● **ACTIVITY**
Locate the line that contains "assign f2 = d4;" in the entries below. Retype it and all following lines through the final one, character for character.

Stored items from a collection
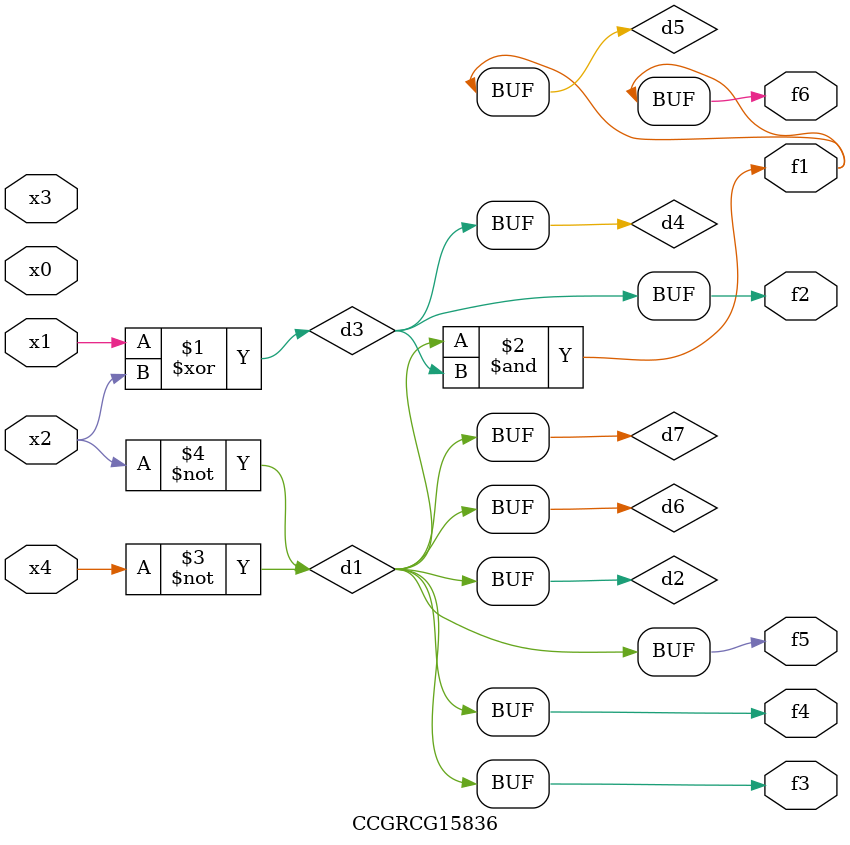
<source format=v>
module CCGRCG15836(
	input x0, x1, x2, x3, x4,
	output f1, f2, f3, f4, f5, f6
);

	wire d1, d2, d3, d4, d5, d6, d7;

	not (d1, x4);
	not (d2, x2);
	xor (d3, x1, x2);
	buf (d4, d3);
	and (d5, d1, d3);
	buf (d6, d1, d2);
	buf (d7, d2);
	assign f1 = d5;
	assign f2 = d4;
	assign f3 = d7;
	assign f4 = d7;
	assign f5 = d7;
	assign f6 = d5;
endmodule

</source>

● **OUTPUT BELOW**
	assign f2 = d4;
	assign f3 = d7;
	assign f4 = d7;
	assign f5 = d7;
	assign f6 = d5;
endmodule

</source>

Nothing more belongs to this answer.